── SOURCE MATERIAL ──

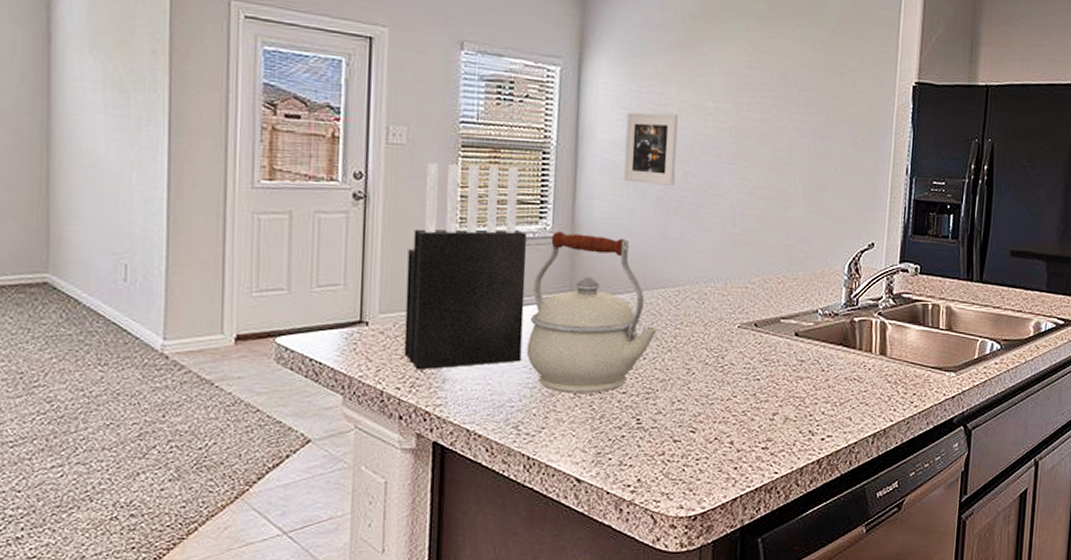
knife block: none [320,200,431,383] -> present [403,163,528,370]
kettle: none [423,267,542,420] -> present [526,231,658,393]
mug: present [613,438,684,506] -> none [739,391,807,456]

───
── SOURCE MATERIAL ──

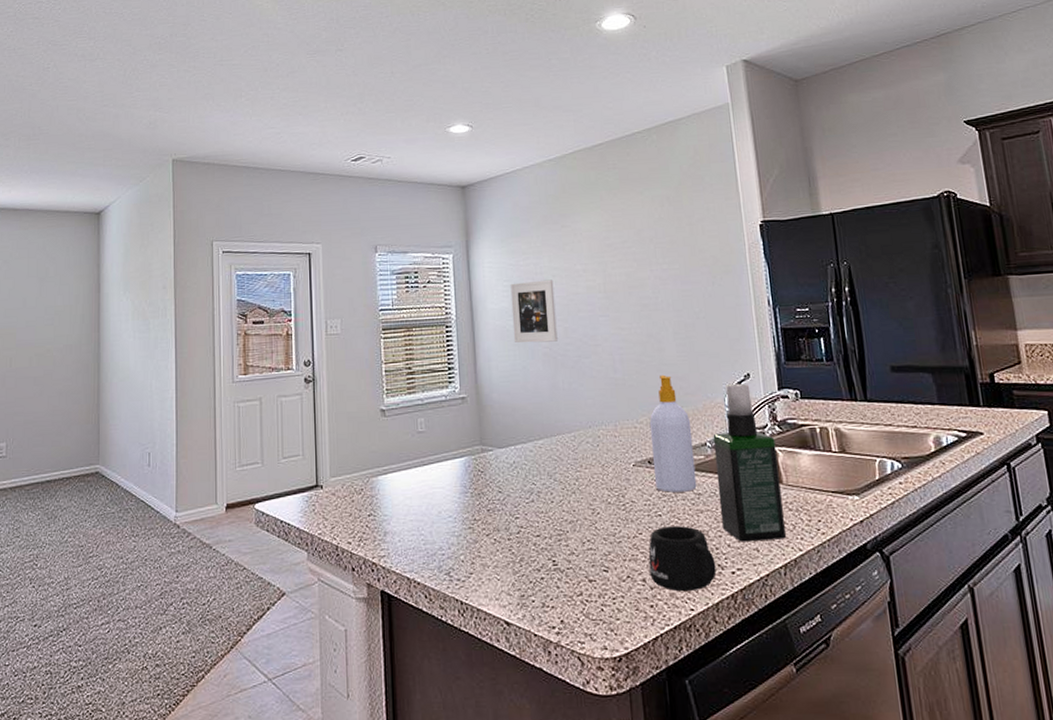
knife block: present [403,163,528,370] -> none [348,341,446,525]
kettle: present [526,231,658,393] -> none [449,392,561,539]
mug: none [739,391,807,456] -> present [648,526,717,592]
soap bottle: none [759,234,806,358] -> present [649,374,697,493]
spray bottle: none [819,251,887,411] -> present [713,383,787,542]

───
── SOURCE MATERIAL ──

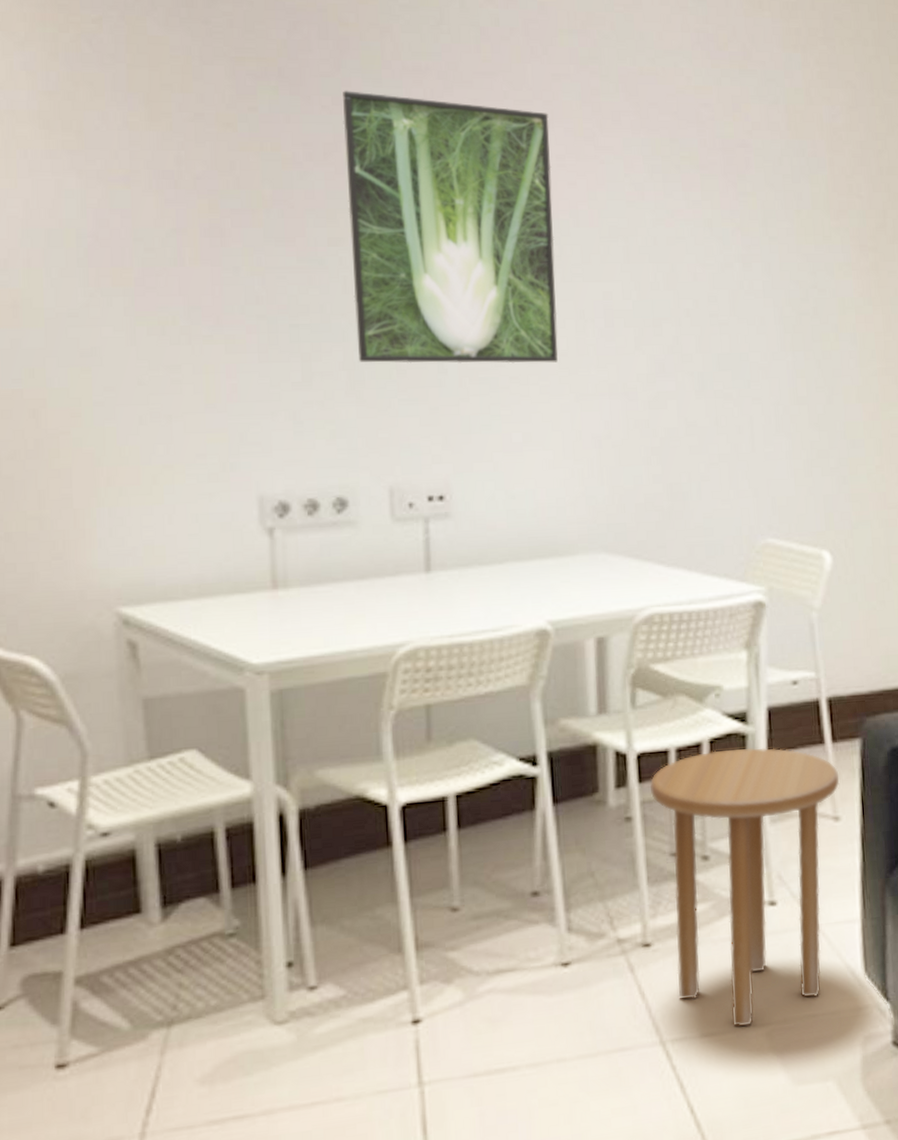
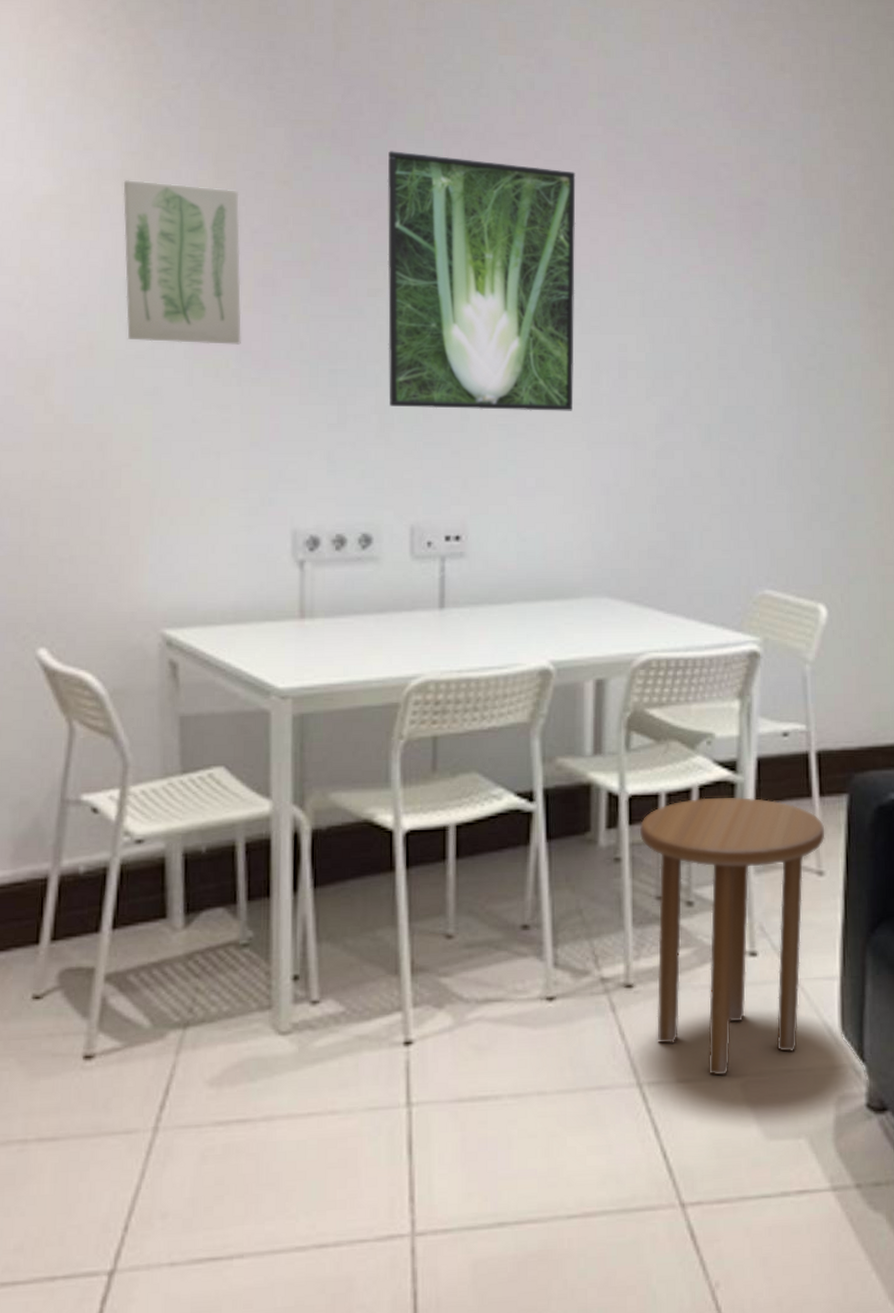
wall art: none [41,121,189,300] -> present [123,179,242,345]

───

**TRY IT**
Among the entries above, find the line with "knife block: none" and the line with "mug: present [613,438,684,506]"; give again exactly these two lines and all lines between them.

**SOLUTION FOR THIS TASK**
knife block: none [320,200,431,383] -> present [403,163,528,370]
kettle: none [423,267,542,420] -> present [526,231,658,393]
mug: present [613,438,684,506] -> none [739,391,807,456]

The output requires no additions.